[Material provided — start]

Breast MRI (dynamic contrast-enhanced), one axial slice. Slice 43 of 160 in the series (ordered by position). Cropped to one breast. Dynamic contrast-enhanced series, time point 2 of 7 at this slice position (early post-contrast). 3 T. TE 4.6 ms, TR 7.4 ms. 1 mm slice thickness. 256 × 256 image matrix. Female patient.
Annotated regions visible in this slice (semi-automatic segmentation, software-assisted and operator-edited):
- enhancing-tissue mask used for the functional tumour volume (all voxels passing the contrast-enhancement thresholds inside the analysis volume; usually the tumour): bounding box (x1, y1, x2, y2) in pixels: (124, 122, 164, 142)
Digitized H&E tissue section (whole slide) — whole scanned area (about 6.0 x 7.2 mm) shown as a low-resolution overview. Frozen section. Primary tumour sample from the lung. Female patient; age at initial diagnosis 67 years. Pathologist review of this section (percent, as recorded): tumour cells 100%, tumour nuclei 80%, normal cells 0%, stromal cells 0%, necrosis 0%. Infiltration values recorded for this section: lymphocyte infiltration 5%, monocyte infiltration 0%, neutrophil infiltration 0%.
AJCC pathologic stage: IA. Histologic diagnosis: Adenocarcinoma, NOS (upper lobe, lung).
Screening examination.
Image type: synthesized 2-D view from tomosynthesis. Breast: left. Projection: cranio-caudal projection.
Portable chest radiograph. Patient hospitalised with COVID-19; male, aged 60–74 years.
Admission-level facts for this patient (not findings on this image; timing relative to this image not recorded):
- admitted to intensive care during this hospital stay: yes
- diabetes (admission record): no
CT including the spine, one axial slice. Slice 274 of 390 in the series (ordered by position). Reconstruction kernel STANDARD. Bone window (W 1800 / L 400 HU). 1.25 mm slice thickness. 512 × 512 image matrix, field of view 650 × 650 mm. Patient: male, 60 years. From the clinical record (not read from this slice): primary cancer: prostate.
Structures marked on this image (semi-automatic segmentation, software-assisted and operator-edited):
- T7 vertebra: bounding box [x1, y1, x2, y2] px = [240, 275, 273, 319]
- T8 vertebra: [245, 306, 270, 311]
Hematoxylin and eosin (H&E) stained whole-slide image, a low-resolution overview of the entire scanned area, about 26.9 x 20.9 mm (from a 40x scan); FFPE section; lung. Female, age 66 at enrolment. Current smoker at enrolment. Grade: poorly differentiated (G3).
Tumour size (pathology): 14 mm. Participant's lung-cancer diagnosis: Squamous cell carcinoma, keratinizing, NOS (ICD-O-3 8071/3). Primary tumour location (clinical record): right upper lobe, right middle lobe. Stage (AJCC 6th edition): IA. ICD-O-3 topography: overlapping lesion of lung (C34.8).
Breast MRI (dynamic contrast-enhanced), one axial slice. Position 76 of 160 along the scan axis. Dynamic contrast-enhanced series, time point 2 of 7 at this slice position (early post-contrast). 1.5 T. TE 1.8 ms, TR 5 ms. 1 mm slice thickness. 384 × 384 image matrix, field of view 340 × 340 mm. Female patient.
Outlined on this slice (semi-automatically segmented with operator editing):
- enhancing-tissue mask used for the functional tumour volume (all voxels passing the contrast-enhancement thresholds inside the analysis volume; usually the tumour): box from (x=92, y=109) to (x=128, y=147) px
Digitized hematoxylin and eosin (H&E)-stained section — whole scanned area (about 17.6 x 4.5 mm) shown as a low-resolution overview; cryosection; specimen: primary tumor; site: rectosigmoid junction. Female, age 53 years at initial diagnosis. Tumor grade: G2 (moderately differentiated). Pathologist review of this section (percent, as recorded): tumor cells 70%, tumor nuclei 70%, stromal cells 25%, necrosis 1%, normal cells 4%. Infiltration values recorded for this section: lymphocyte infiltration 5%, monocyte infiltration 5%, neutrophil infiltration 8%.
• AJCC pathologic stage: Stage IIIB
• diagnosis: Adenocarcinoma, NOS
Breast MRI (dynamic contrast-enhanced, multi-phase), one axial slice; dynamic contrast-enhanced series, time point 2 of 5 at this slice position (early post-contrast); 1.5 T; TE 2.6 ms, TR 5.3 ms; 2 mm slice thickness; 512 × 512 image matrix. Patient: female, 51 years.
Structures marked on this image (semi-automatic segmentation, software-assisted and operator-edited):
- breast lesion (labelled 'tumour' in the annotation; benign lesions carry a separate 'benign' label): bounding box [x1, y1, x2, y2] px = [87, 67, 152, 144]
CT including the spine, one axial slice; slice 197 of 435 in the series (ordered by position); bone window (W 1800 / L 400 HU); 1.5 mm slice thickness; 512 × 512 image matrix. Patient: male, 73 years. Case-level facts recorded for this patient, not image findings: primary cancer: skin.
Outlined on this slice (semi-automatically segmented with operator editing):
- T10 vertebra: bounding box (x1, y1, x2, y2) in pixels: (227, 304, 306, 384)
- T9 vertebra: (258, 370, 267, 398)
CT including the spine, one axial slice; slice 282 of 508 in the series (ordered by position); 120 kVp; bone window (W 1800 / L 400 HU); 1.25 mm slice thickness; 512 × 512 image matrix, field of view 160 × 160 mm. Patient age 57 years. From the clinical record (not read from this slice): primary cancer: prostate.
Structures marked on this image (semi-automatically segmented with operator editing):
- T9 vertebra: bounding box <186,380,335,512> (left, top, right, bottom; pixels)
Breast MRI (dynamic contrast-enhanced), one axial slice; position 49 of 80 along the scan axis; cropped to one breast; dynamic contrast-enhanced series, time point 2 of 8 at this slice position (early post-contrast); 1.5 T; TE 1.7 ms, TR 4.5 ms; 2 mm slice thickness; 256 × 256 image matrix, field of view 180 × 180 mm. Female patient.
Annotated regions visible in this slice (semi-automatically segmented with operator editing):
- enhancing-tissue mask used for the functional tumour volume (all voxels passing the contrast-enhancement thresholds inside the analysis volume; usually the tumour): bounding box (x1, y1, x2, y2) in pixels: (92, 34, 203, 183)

[Material provided — finish]

Exercise instructions: Check each line above for the string "regions" and copy every line that has it.

Response area:
Annotated regions visible in this slice (semi-automatic segmentation, software-assisted and operator-edited):
Annotated regions visible in this slice (semi-automatically segmented with operator editing):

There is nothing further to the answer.